Extract »
Execution Model: Static Scheduling

GPU architectures rely on dynamic scheduling - hardware queues, runtime arbitration, and software kernels that introduce non-deterministic latency. During collective operations, when hundreds of cores must synchronize activation tensors, any delay propagates through the entire system.

Our compiler pre-computes the entire execution graph, including inter-chip communication patterns, down to the individual clock cycles. This static scheduling eliminates:

• Cache coherency protocols
• Reorder buffers
• Speculative execution overhead
• Runtime coordination delays

Deterministic execution enables two critical optimizations impossible on dynamically scheduled systems:

• Tensor parallelism without tail latency: Each layer distributes across multiple chips with guaranteed synchronization, eliminating delays that plague GPU collective operations.
• Pipeline parallelism atop tensor parallelism: Layer N+1 begins processing inputs while Layer N continues computation, a feat GPUs struggle with due to dynamic scheduling and inability to balance pipeline stages efficiently.

Parallelism Strategy: Latency-Optimized Distribution

Data parallelism scales throughput by running multiple model instances. GPUs scale well with data parallelism – running many copies of the same model on different inputs. This boosts throughput, but doesn’t help if you’re waiting on a single response.

Pixel coordinate listings
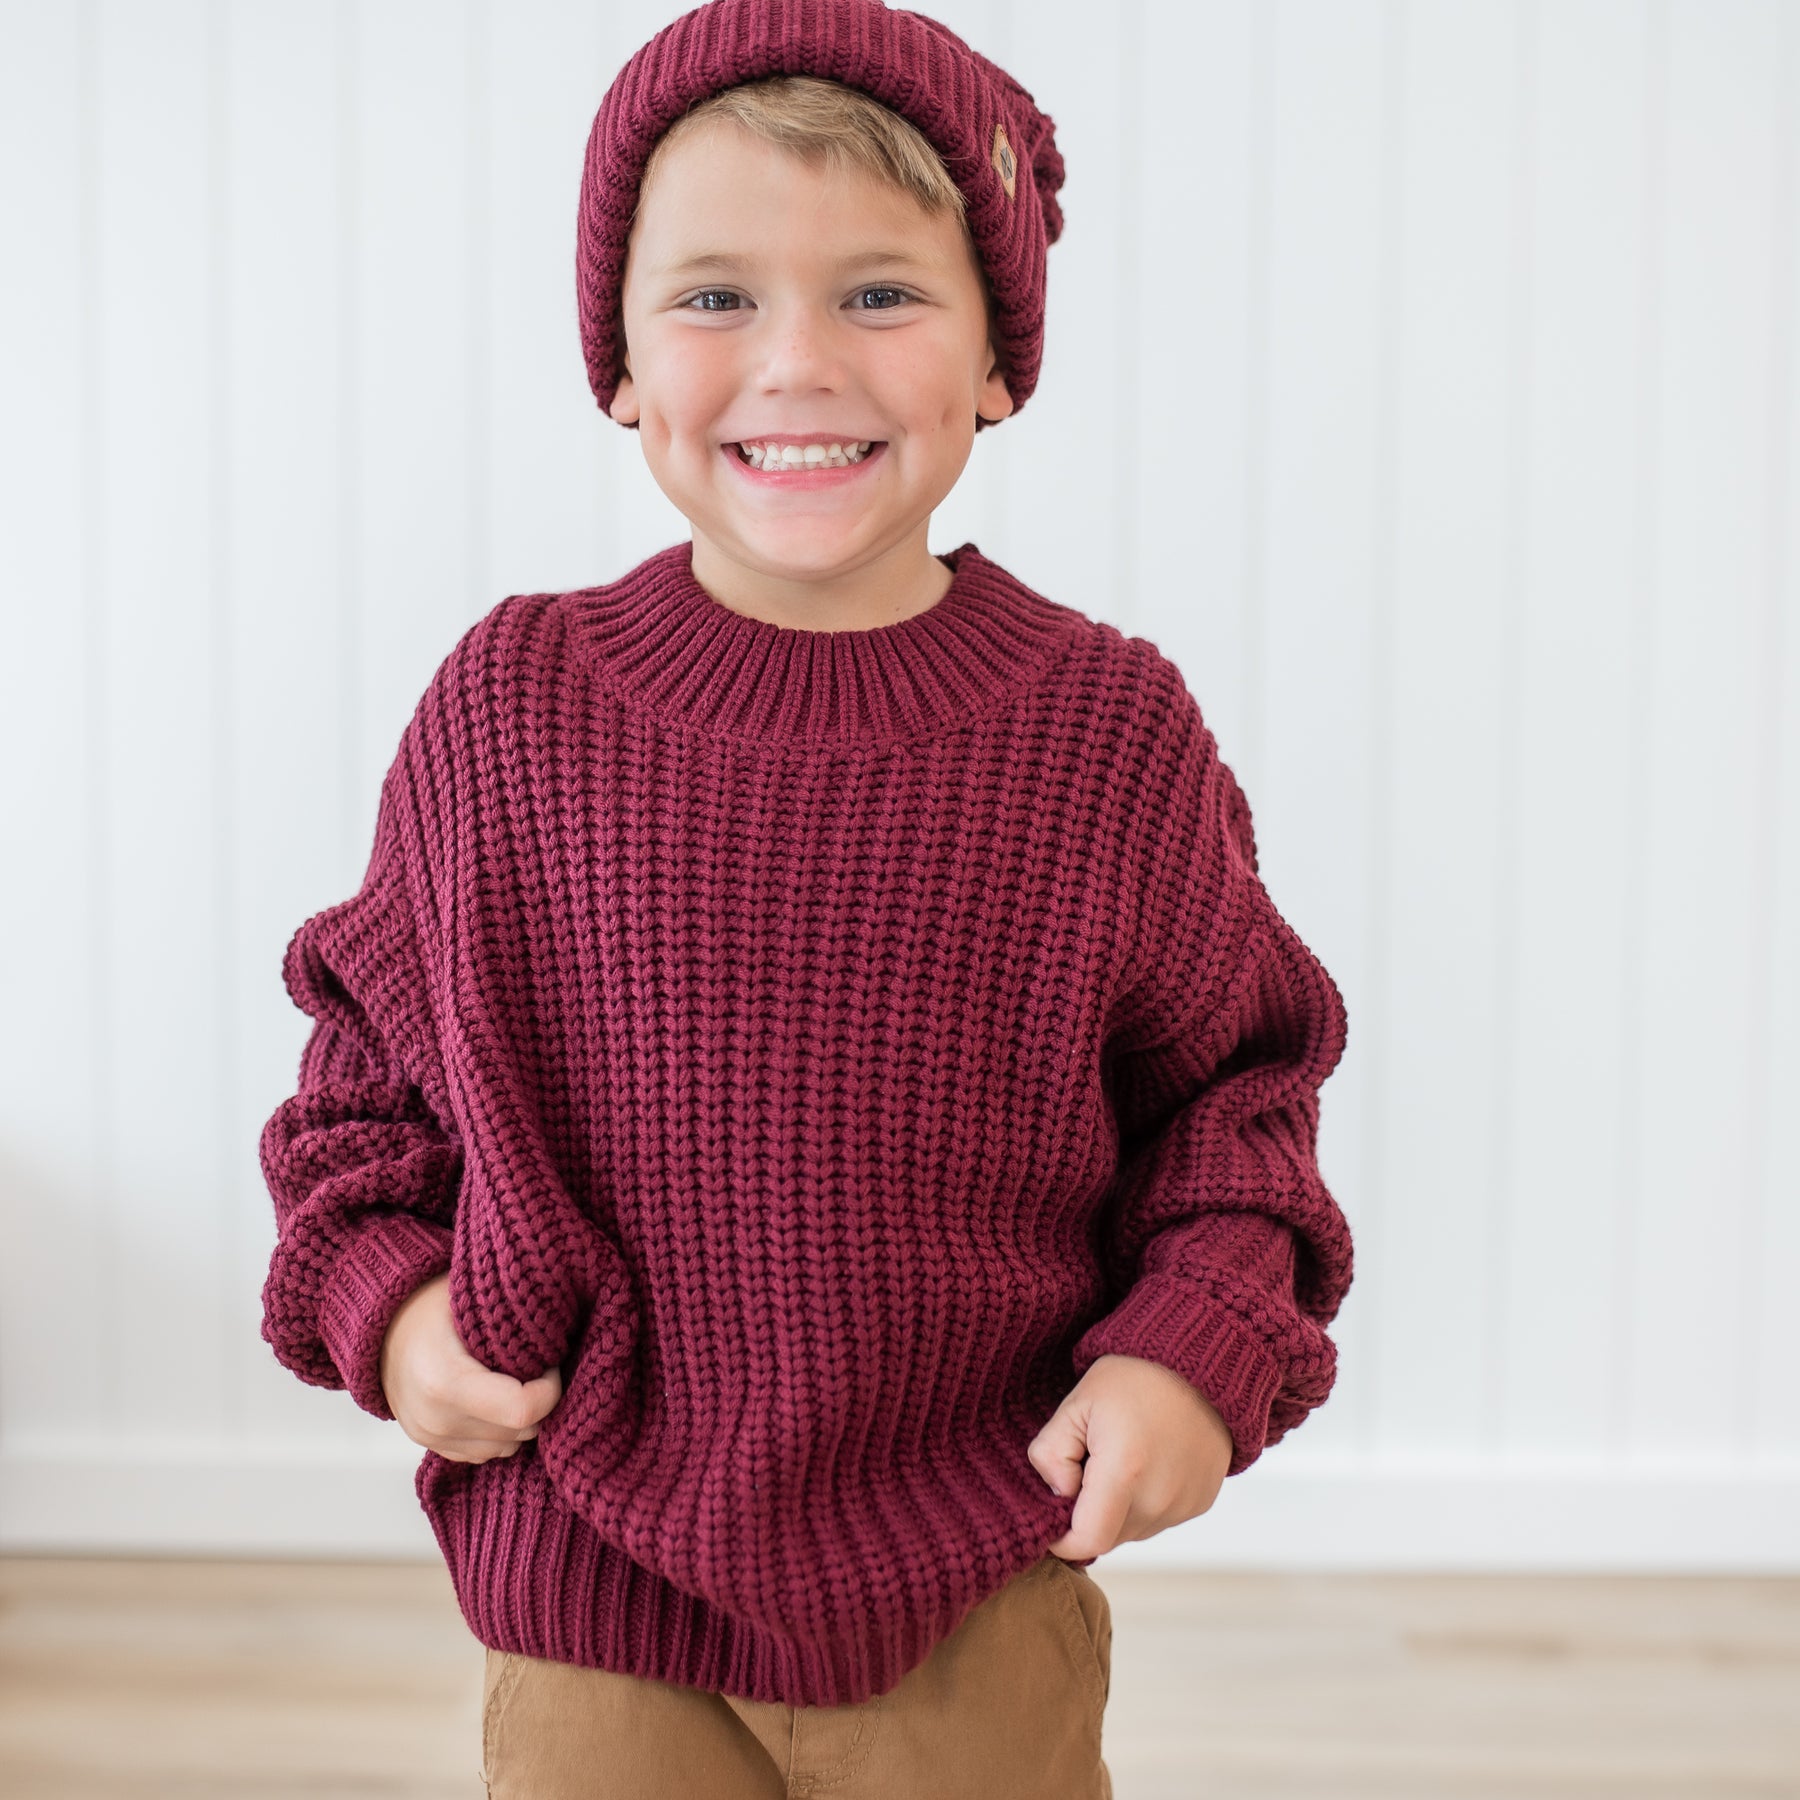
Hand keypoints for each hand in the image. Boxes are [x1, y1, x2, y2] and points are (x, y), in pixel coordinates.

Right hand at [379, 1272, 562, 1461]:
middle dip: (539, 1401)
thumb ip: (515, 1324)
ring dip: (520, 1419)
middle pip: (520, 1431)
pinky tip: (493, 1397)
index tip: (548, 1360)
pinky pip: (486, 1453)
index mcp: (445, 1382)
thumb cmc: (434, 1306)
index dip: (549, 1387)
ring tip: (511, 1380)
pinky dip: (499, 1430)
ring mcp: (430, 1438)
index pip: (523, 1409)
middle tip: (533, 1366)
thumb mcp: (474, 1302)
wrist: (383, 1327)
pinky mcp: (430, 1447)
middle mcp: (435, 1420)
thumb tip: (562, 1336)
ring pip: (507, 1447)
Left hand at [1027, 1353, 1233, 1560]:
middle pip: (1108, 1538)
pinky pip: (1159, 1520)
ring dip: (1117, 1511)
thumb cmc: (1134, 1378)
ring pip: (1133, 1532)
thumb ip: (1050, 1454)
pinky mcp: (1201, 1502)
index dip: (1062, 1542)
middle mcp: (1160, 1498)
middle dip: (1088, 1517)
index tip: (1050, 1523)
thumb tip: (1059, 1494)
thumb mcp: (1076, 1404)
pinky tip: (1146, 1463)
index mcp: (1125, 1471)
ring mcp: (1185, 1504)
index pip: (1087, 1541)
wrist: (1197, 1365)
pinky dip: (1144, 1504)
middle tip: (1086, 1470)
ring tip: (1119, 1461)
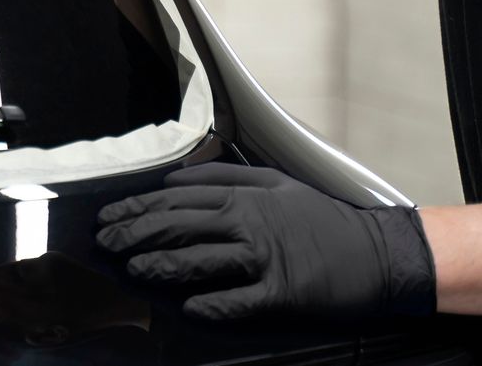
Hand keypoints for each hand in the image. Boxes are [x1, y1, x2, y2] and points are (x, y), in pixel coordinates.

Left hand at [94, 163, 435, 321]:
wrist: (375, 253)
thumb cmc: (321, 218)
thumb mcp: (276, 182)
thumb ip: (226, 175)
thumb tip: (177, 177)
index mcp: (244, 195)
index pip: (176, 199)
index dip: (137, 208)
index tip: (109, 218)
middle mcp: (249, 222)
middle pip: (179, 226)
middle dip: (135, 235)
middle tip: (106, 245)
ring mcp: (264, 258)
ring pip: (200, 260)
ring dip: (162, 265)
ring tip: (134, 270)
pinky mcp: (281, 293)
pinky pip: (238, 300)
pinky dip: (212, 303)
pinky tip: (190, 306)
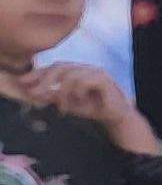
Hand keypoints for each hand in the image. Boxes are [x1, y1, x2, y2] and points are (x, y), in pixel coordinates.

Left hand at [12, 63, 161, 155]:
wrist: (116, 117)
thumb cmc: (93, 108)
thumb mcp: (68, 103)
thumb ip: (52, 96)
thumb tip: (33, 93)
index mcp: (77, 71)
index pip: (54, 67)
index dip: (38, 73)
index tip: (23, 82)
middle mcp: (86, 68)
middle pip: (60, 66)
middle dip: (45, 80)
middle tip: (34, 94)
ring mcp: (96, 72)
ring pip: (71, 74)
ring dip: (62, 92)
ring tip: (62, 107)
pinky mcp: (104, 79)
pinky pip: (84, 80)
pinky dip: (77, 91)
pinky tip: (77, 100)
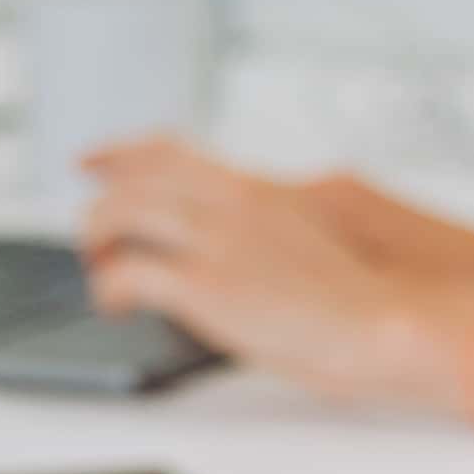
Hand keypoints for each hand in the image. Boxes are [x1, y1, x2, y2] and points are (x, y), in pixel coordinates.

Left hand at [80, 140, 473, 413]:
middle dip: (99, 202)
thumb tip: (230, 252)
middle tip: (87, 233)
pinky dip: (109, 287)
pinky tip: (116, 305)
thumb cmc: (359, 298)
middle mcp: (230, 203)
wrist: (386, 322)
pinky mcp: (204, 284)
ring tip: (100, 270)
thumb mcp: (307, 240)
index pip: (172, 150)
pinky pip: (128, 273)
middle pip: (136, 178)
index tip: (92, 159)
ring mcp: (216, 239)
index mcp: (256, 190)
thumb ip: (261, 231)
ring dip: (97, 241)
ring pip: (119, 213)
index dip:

Aim of the exercise » List every item that the text on static scheduling says static scheduling eliminates. The data has nothing to do with the text.

Response area » Cache coherency protocols, reorder buffers, speculative execution overhead, and runtime coordination delays.